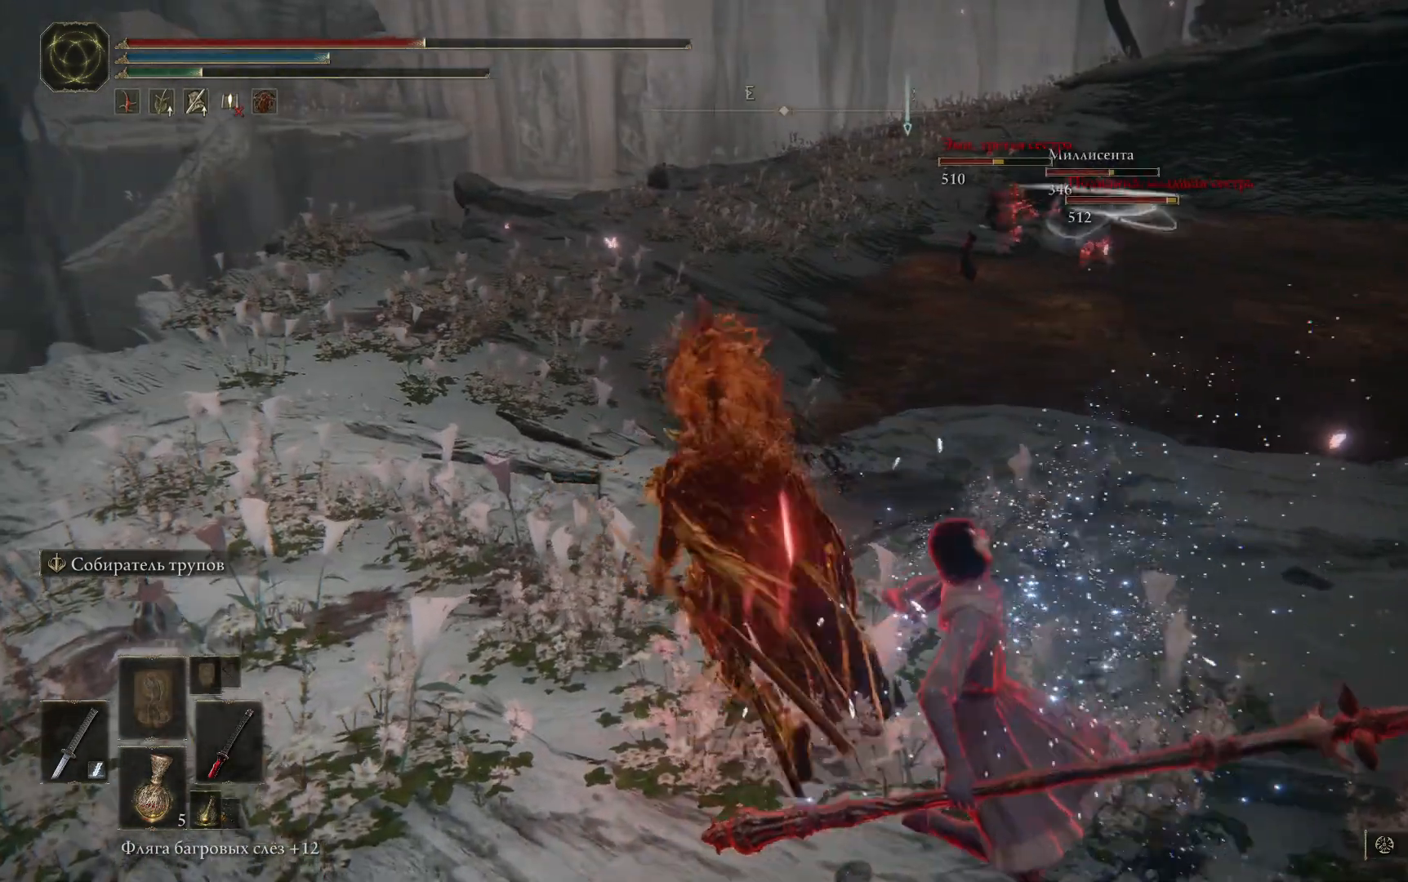
{"buttons": ["B"], "left_stick": "up", "right_stick": "center", "events": [[400, "left_stick", "up"]]}
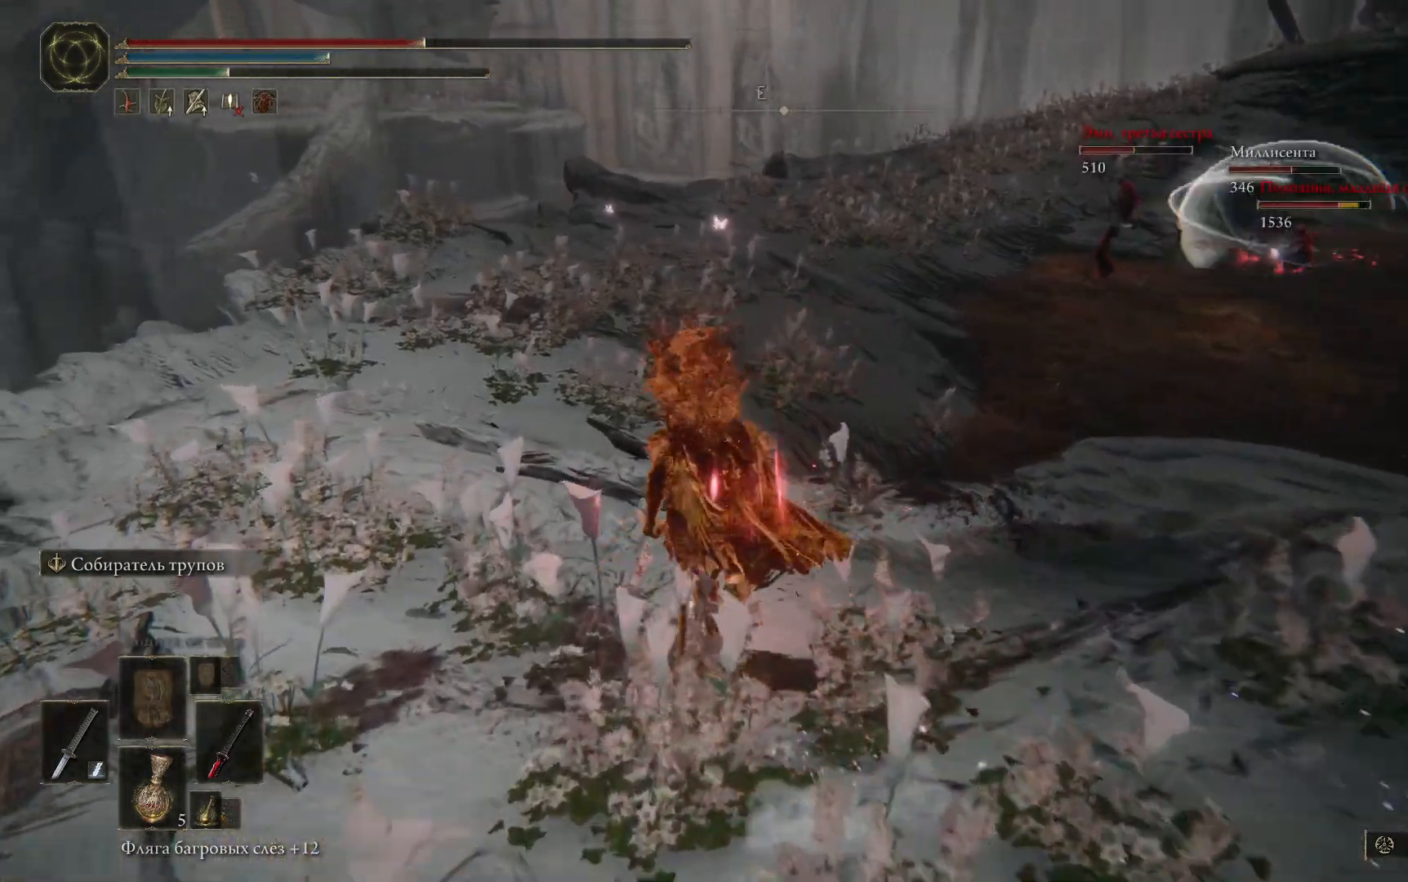
{"buttons": ["B"], "left_stick": "up", "right_stick": "center", "events": []}
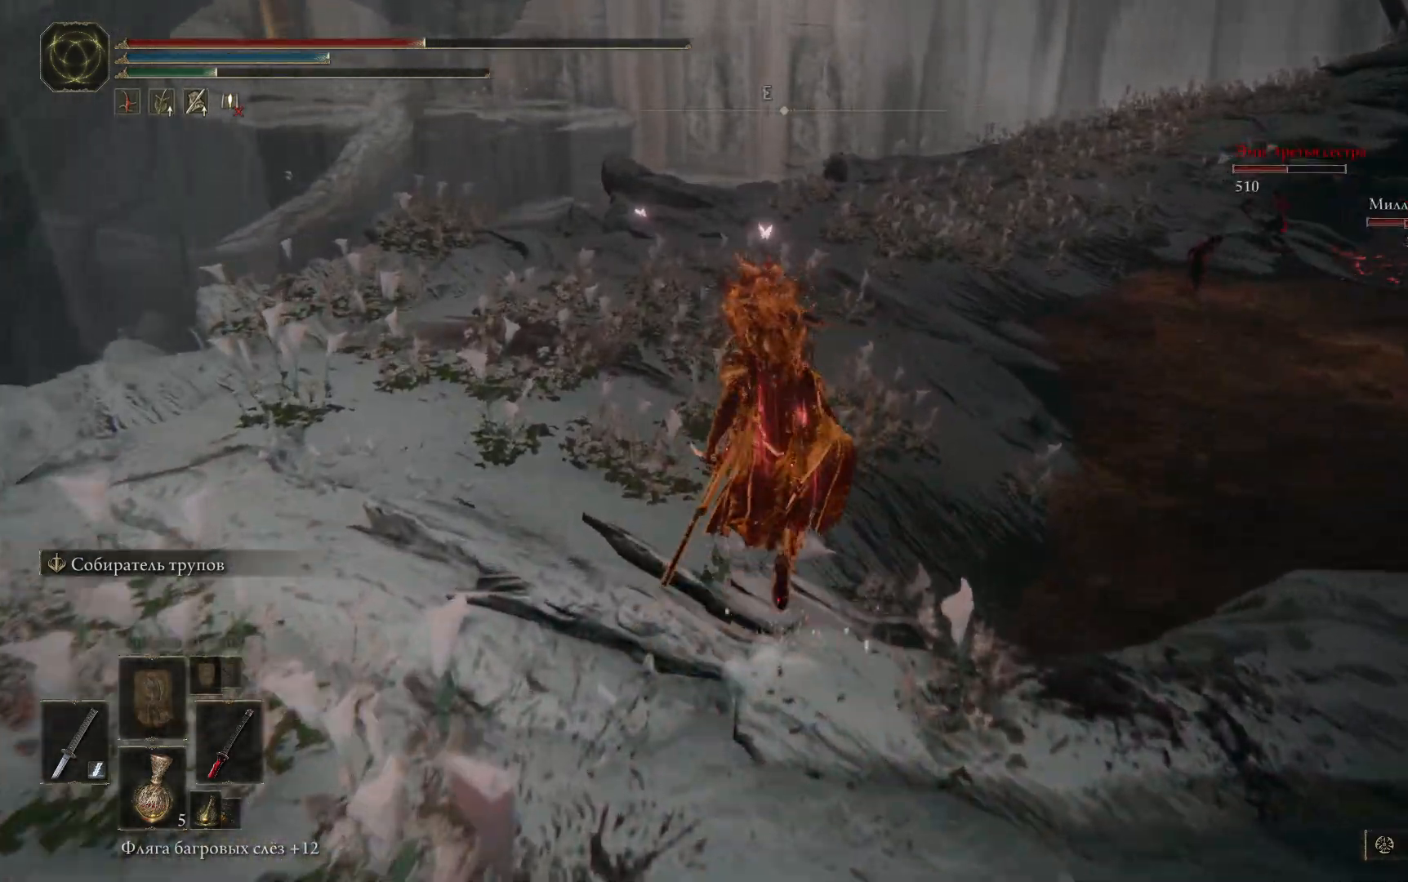
{"buttons": ["B"], "left_stick": "up", "right_stick": "center", "events": []}
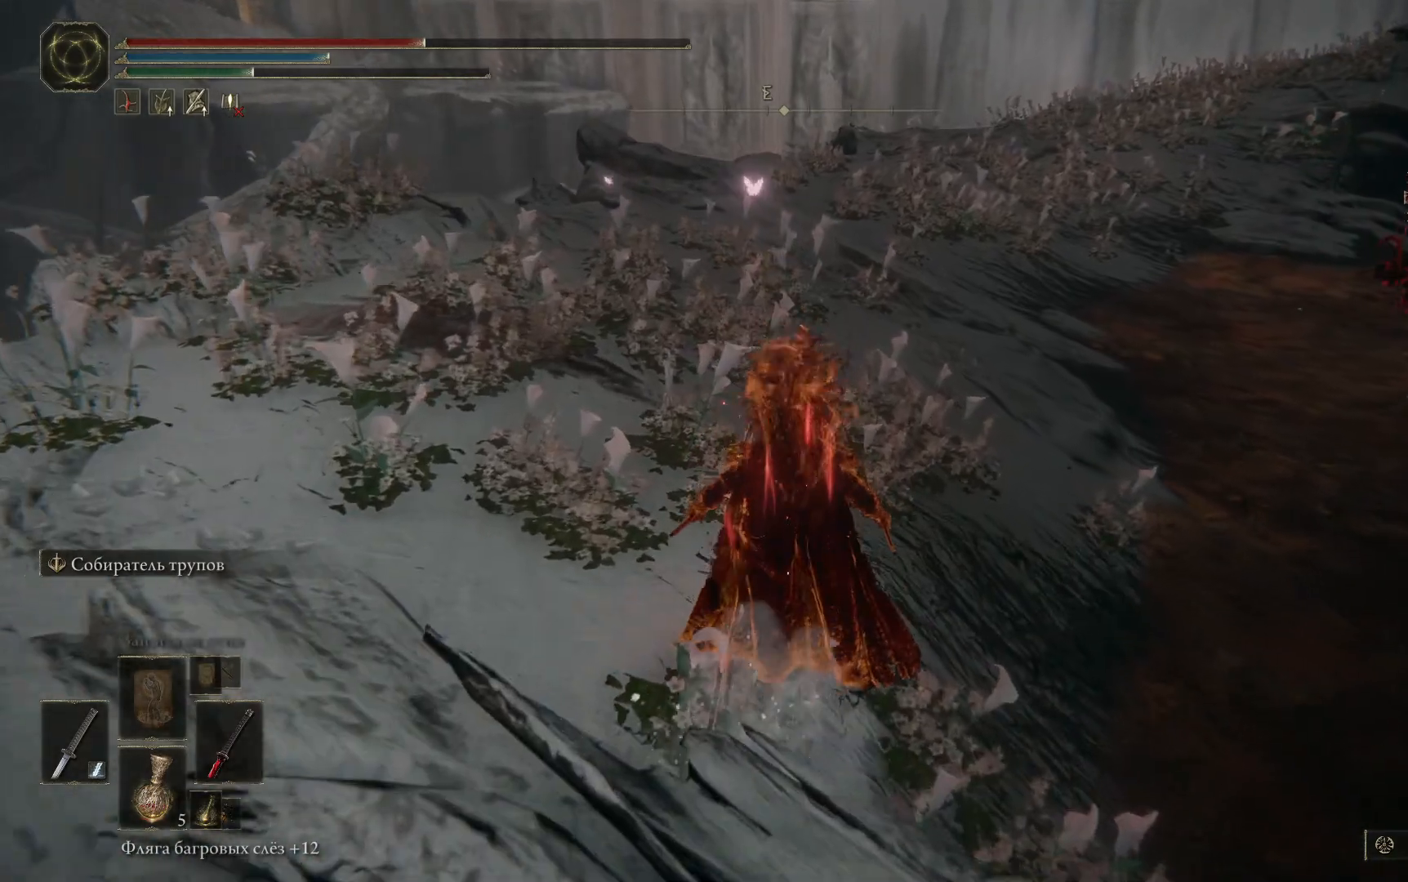
{"buttons": ["B"], "left_stick": "up", "right_stick": "center", "events": []}
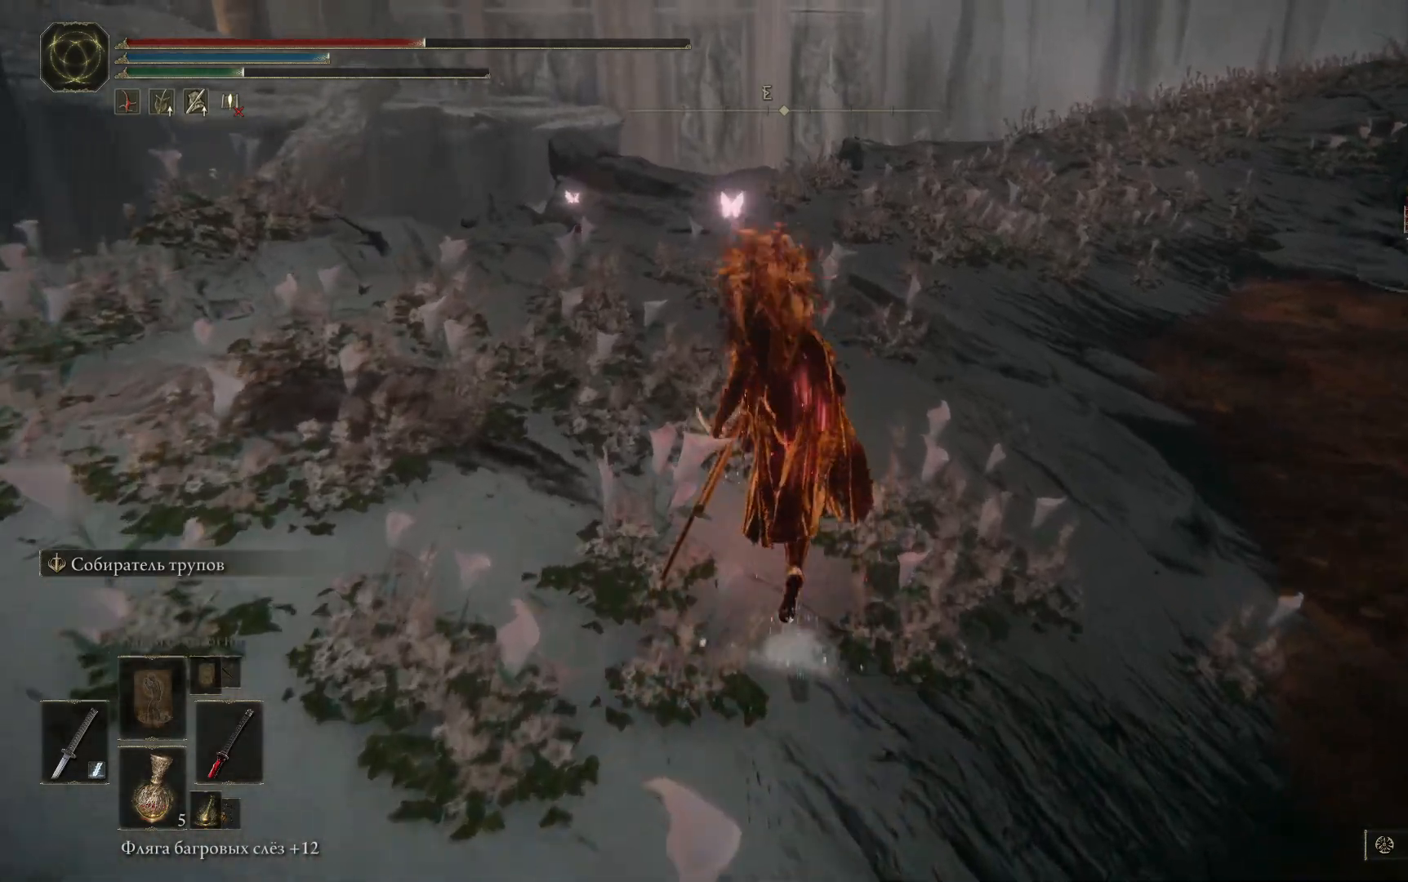
{"buttons": ["B"], "left_stick": "up", "right_stick": "center", "events": []}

****************

### Assignment
Drop the images and copy all the data exactly.

### Answer to the exercise
{"buttons": ["B"], "left_stick": "up", "right_stick": "center", "events": [[400, "left_stick", "up"]]}
{"buttons": ["B"], "left_stick": "up", "right_stick": "center", "events": []}
{"buttons": ["B"], "left_stick": "up", "right_stick": "center", "events": []}
{"buttons": ["B"], "left_stick": "up", "right_stick": "center", "events": []}
{"buttons": ["B"], "left_stick": "up", "right_stick": "center", "events": []}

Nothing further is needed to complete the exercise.